To ensure that the firms contribute to local development, residents
of the northwestern Peruvian region of Cajamarca paralyzed operations
at the Yanacocha mine, Latin America's leading gold producer, from
Aug. 28 to 31.
Run by the U.S.-based Newmont and Peru's Buenaventura, the mine
is located in an area where 74.2 percent of the population lives
in poverty.
"Mining is done by taking lives, destroying biodiversity and causing
poverty. This has to stop," declared Palacín.
According to the activist, the mining industry does not even generate
a significant numbers of jobs in this country of 28 million people.
The mines in Peru employ 70,000 people, of which 60,000 work in
precarious conditions because they do not belong to unions, he said.
In Chile, around 2,000 workers at Escondida, the world's largest
copper deposit, staged a three-week strike demanding pay raises.

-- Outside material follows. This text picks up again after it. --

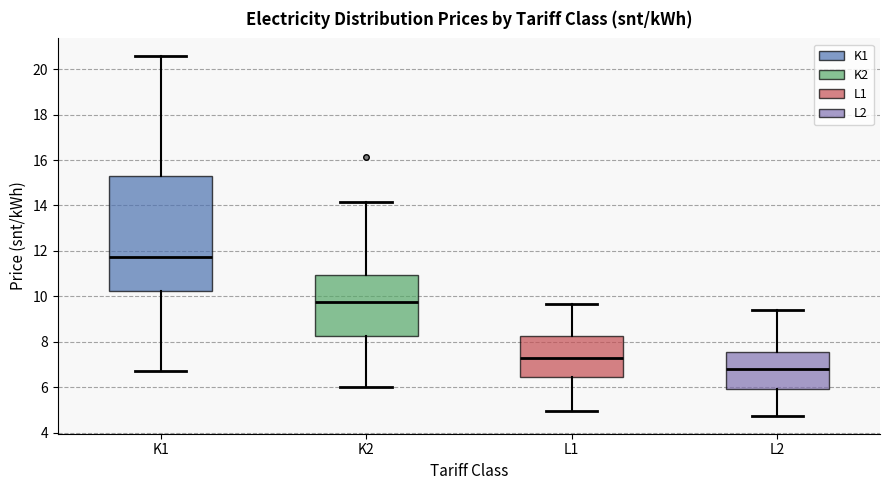

Reading left to right, read every box against the y-axis: the position of its median line, the range the box covers, and the ends of its whiskers. The values are not printed on the chart, so give them approximately, as read against the axis.

K1: median 11.8, box 10.2 to 15.4, whiskers 6.8 to 20.6
K2: median 9.8, box 8.2 to 11.0, whiskers 6.0 to 14.2
L1: median 7.2, box 6.4 to 8.2, whiskers 5.0 to 9.6
L2: median 6.8, box 6.0 to 7.6, whiskers 4.8 to 9.4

The conflict was resolved Aug. 31 with an agreement to increase
wages by five percent.
Most Chilean miners are unionized. But that is not the case in other
countries, like Peru or in Central America, where most work independently
or are subcontracted employees.
And the regional trend, including Chile, "is an increase in non-unionized
workers, because the mining companies use subcontracted workers
as part of their cost controls, avoiding the financial burden of
providing benefits," explained ECLAC expert Chaparro.
Chile's government-owned National Copper Corporation, Codelco, has
three subcontracted employees for every unionized employee, while
in the private sector at least half of the workers are subcontracted,
Moisés Labraña, head of the Chilean Mining Confederation, which
includes 6,500 mining workers, told Tierramérica.
In Mexico, after the death of 65 workers at a coal mine in April,
it was found that most of them were not on the payroll or members
of the national union. They were paid about 60 dollars a week for
their work in dangerous digs.
After the accident, a labour conflict erupted, and continues today.
The Vicente Fox government does not officially recognize the national
union's leadership, backed by most of the workers, but instead works
with another.
Some observers believe that behind this dispute -- which left two
workers dead -- there are negotiations and company and worker interests
for adjusting salaries and improving work conditions.
Mining in Mexico, which employs 257,000 people directly, grew more
than seven percent annually in 2004 and 2005, the fastest rate since
1995.
It is a recovery similar to what is happening in the rest of Latin
America, but is reflected only slightly in small- and medium-scale
mining, where social and environmental problems persist, says Chaparro.
More than nine million people in Latin America make their living
from artisanal mining, including children and women. It is the most
vulnerable sector in terms of the precariousness of the work and
the lack of benefits.
Worldwide, some 43 million peopole work in mining, and it is the
industry with highest work-related mortality, according to the ILO.
* Diego Cevallos is an IPS correspondent.